European leaders launched plans Saturday to create a new crisis fund aimed at all troubled euro countries, as the Greek debt chaos put the eurozone into a "state of emergency."
The 16 heads of the countries that share the euro currency said they want to build an emergency fund for countries targeted by powerful bond markets, after the region's debt mountain sent global bourses tumbling and triggered alarm from the US to Asia.
"Between now and Sunday night we will have a watertight line of defence in the eurozone," declared euro finance chief Jean-Claude Juncker.
|French President Nicolas Sarkozy (L) walks with German Chancellor Angela Merkel prior to an extraordinary European Union summit at the European Council headquarters in Brussels.|
The leaders, meeting in Brussels, also agreed to impose new curbs on speculators blamed for sustained and deliberate attacks.
German Chancellor Angela Merkel said that the "stabilisation" fund would send "a very clear signal" to market speculators to back off.
A decision to "accelerate" public deficit reduction plans and "reinforce" rules limiting room for maneouvre on broken budgets came after they concluded a much-vaunted deal to loan debt-addled Greece 80 billion euros (just over 100 billion dollars) over three years.
A meeting of all 27 European Union finance ministers, tasked with setting up the fund worth scores of billions of euros, was hastily arranged for Sunday in Brussels to deal with what French President Nicolas Sarkozy called a "systemic crisis."
"We are now at the stage of community mechanism, it is the whole eurozone that needs to defend itself," through "general moblisation," the French leader said.
"There is no doubt that the eurozone is going through the most serious crisis since its creation," he underlined.
The leaders acknowledged, during their late-night crisis summit at the EU headquarters in Brussels, that the scale of the problem had gone way beyond Greece.
Italian premier Silvio Berlusconi told his peers that the 11-year-old shared currency area was in a "state of emergency" and exceptional measures were required.
What began as concern over fraudulent financial reporting in Athens, and escalated to deadly riots in Athens against austerity measures, has now turned potentially into a stand-off between euro nations and markets that have been resolutely unimpressed by EU action to date.

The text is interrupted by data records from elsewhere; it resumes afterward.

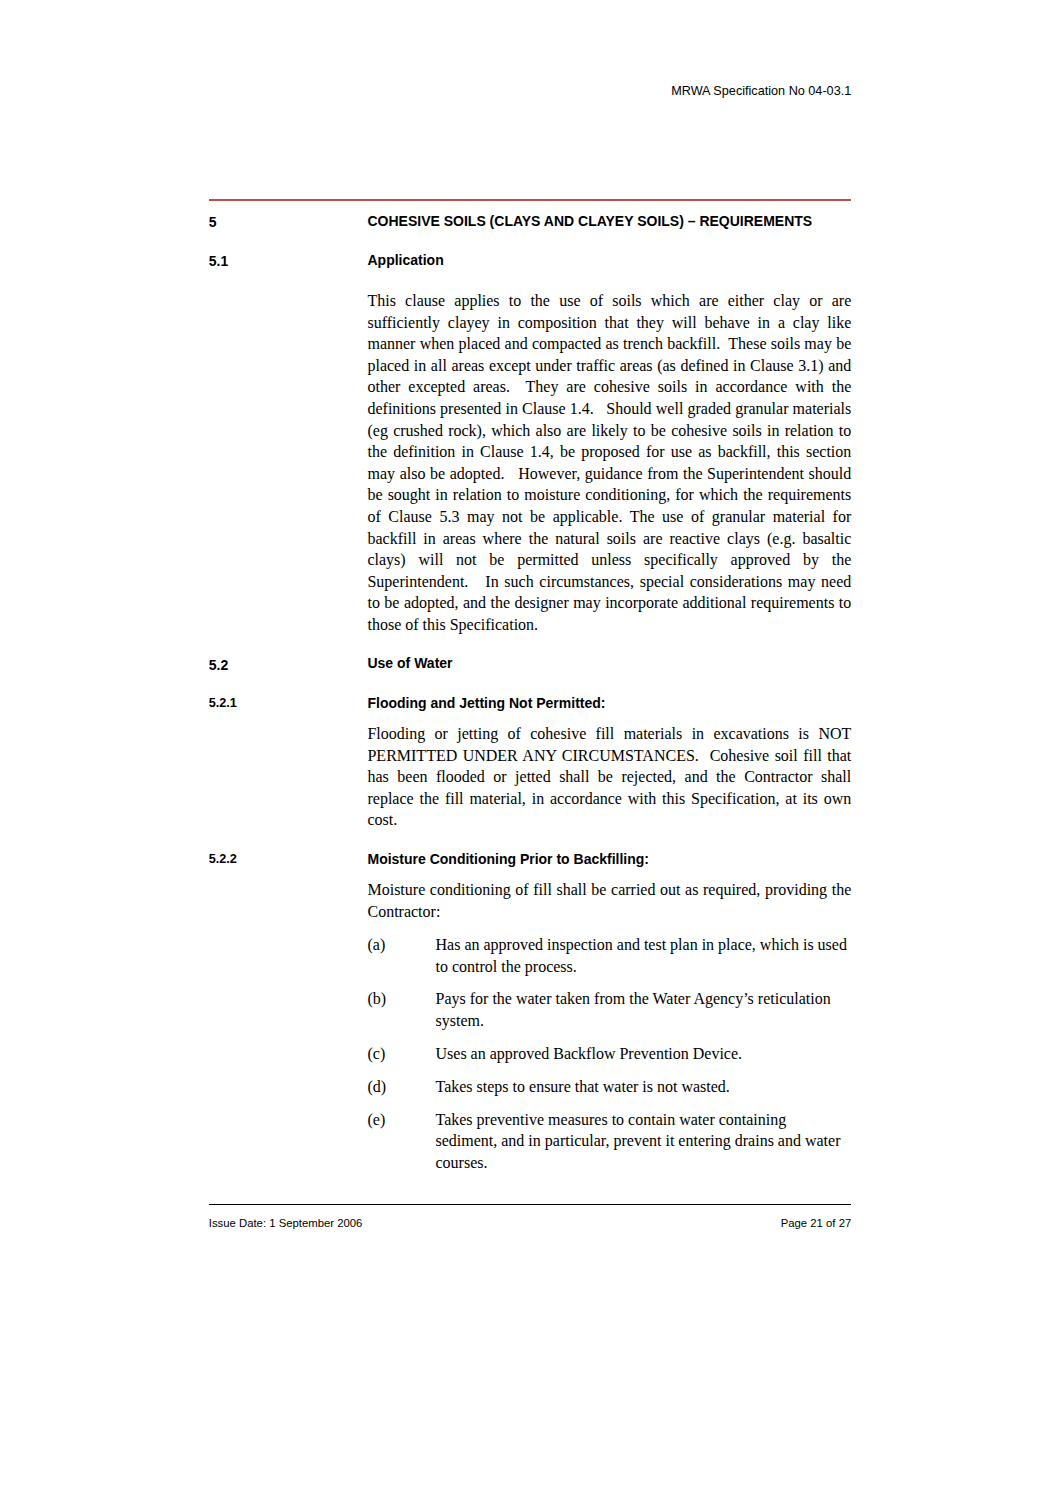MRWA Specification No 04-03.1
5
Cohesive Soils (Clays and Clayey Soils) – Requirements
5.1
Application
This clause applies to the use of soils which are either clay or are sufficiently clayey in composition that they will behave in a clay like manner when placed and compacted as trench backfill. These soils may be placed in all areas except under traffic areas (as defined in Clause 3.1) and other excepted areas. They are cohesive soils in accordance with the definitions presented in Clause 1.4. Should well graded granular materials (eg crushed rock), which also are likely to be cohesive soils in relation to the definition in Clause 1.4, be proposed for use as backfill, this section may also be adopted. However, guidance from the Superintendent should be sought in relation to moisture conditioning, for which the requirements of Clause 5.3 may not be applicable. The use of granular material for backfill in areas where the natural soils are reactive clays (e.g. basaltic clays) will not be permitted unless specifically approved by the Superintendent. In such circumstances, special considerations may need to be adopted, and the designer may incorporate additional requirements to those of this Specification.
5.2
Use of Water
5.2.1
Flooding and Jetting Not Permitted:
Flooding or jetting of cohesive fill materials in excavations is NOT PERMITTED UNDER ANY CIRCUMSTANCES. Cohesive soil fill that has been flooded or jetted shall be rejected, and the Contractor shall replace the fill material, in accordance with this Specification, at its own cost.
5.2.2
Moisture Conditioning Prior to Backfilling:
Moisture conditioning of fill shall be carried out as required, providing the Contractor:
(a) Has an approved inspection and test plan in place, which is used to control the process.
(b) Pays for the water taken from the Water Agency’s reticulation system.
(c) Uses an approved Backflow Prevention Device.
(d) Takes steps to ensure that water is not wasted.
(e) Takes preventive measures to contain water containing sediment, and in particular, prevent it entering drains and water courses.
Issue Date: 1 September 2006
Page 21 of 27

Greek premier George Papandreou said the talks "re-confirmed that the need to safeguard the eurozone goes beyond Greece's problems."
Papandreou also said the transfer billions of euros of crisis loans was imminent.
"In the following days, Greece will receive the first tranche of the 110 billion euros from the EU and the IMF," Papandreou said. "This will allow us to implement our (austerity) programme and our reforms."
Saturday's sweeping decisions came after the United States, Japan and Canada relayed their growing concerns, via the G7 forum, to France, Germany, Italy and non-eurozone Britain, which is itself heavily indebted.
US President Barack Obama himself spoke with German Chancellor Merkel, and called for a "strong policy response" extending to the wider "international community."
Sources stressed that talks on an idea for the European Commission to pour up to 70 billion euros into a reserve pool would require the European Central Bank's agreement, given its politically independent status.
ECB chief Jean-Claude Trichet said the summit's outcome was "excellent," but underlined: "I don't want to make any comment, this mechanism is the responsibility of the EU council (of leaders) and of the European Commission."
Currently 13 of the 16 currency partners are under excessive deficit surveillance, having breached set guidelines.
Parliamentary and legal maneouvres needed to sign off on an unprecedented 110-billion-euro (145-billion-dollar) bailout for debt-laden Greece, backed by the IMF, were largely completed in advance of the talks in Brussels.
However, Australian Prime Minister Kevin Rudd said markets had already judged Greek bailout action "inadequate" after stocks plummeted in Asia and on Wall Street, the euro plumbed a 14-month low against the dollar and Japan said it would need to plough more than 20 billion dollars into shaken Asian financial markets.